都立高校の入試では、入学願書を提出した後で、一度だけ、願書を取り下げて、受験校を変更することができます。今年度は、取り下げが2月13日、再提出が2月16日になっています。

 

これは、私立高校の入試結果をふまえて都立の受験校を決めなさい、という配慮です。

 

例えば、「私立の上位校に合格したので、都立はさらに上の高校にチャレンジする」といった変更や、「私立で受かっておきたかった高校がダメだったので、都立は、確実に受かる高校に下げよう」といった変更ができるのです。

 

もう少し付け加えるなら、私立入試を経験して、受験生は都立高入試への手応えをつかむことができます。
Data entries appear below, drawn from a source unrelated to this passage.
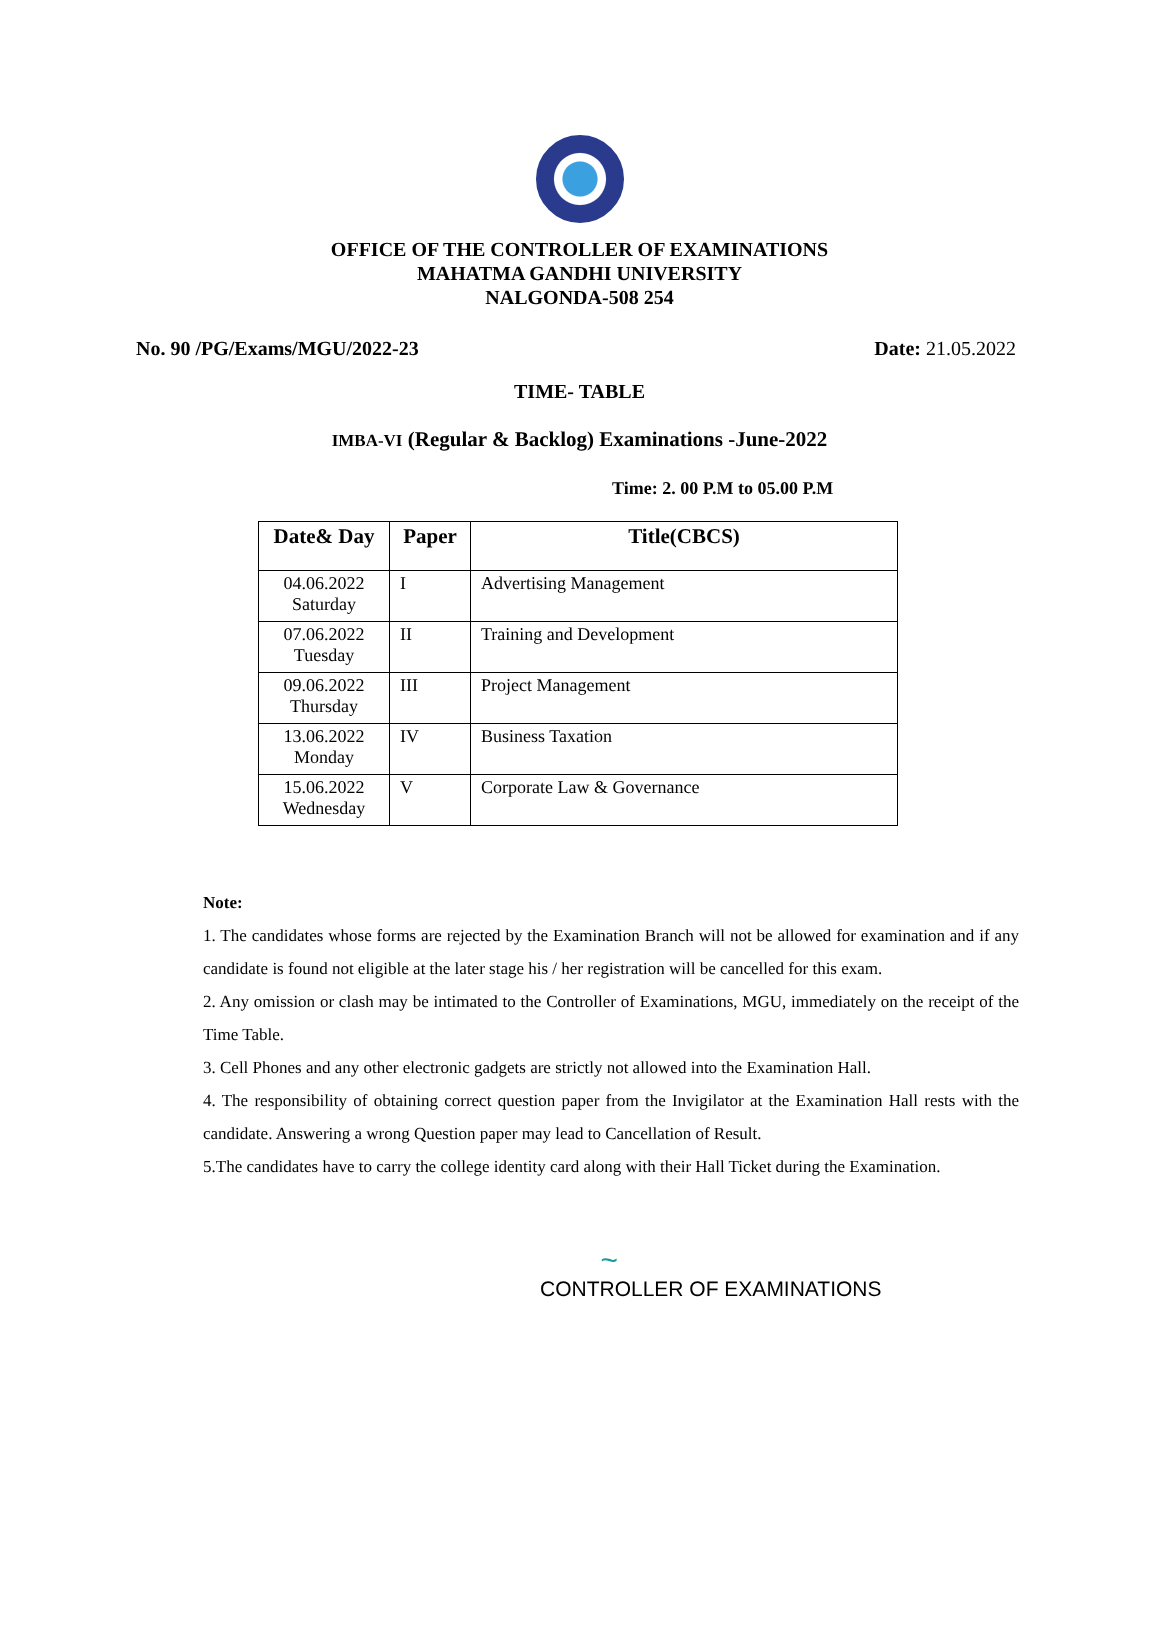OFFICE OF THE CONTROLLER OF EXAMINATIONS
MAHATMA GANDHI UNIVERSITY
NALGONDA-508 254
No. 90 /PG/Exams/MGU/2022-23 Date: 21.05.2022
TIME- TABLE
IMBA-VI (Regular & Backlog) Examinations -June-2022
Time: 2. 00 P.M to 05.00 P.M
| Date& Day | Paper | Title(CBCS) |
| --- | --- | --- |
| 04.06.2022 Saturday | I | Advertising Management |
| 07.06.2022 Tuesday | II | Training and Development |
| 09.06.2022 Thursday | III | Project Management |
| 13.06.2022 Monday | IV | Business Taxation |
| 15.06.2022 Wednesday | V | Corporate Law & Governance |
Note:
1. The candidates whose forms are rejected by the Examination Branch will not be allowed for examination and if any candidate is found not eligible at the later stage his / her registration will be cancelled for this exam.
2. Any omission or clash may be intimated to the Controller of Examinations, MGU, immediately on the receipt of the Time Table.
3. Cell Phones and any other electronic gadgets are strictly not allowed into the Examination Hall.
4. The responsibility of obtaining correct question paper from the Invigilator at the Examination Hall rests with the candidate. Answering a wrong Question paper may lead to Cancellation of Result.
5.The candidates have to carry the college identity card along with their Hall Ticket during the Examination.
~
CONTROLLER OF EXAMINATIONS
その感触を頼りに、都立の見通しを持つことができます。

 

つまり、都立受験をふまえたうえで私立受験を組んでおけば、私立高校入試の結果を材料として、都立受験を再度組み直すことが可能なのです。

 

一方、「都立併願」組には、そういった志願変更を考え直す「材料」がありません。

 

「都立併願」での受験が決まるのは、12月の三者面談です。そこから、「志願変更」まで2ヶ月間あります。その間に学力が伸びることもあれば、伸び悩むこともあるでしょう。しかし、2ヶ月前に決められた形を崩すことができないのです。

 

過去問演習などの得点が伸び悩んで不安を感じたとしても、思い切って「志願変更」をするだけの明確な理由となりにくいのです。「本番で何とかがんばる」などといって、不安を抱えたままの入試に突入してしまいます。

 

 

「都立併願」という受験パターンは、私立入試を都立入試のために活かすことができないというデメリットがあるのです。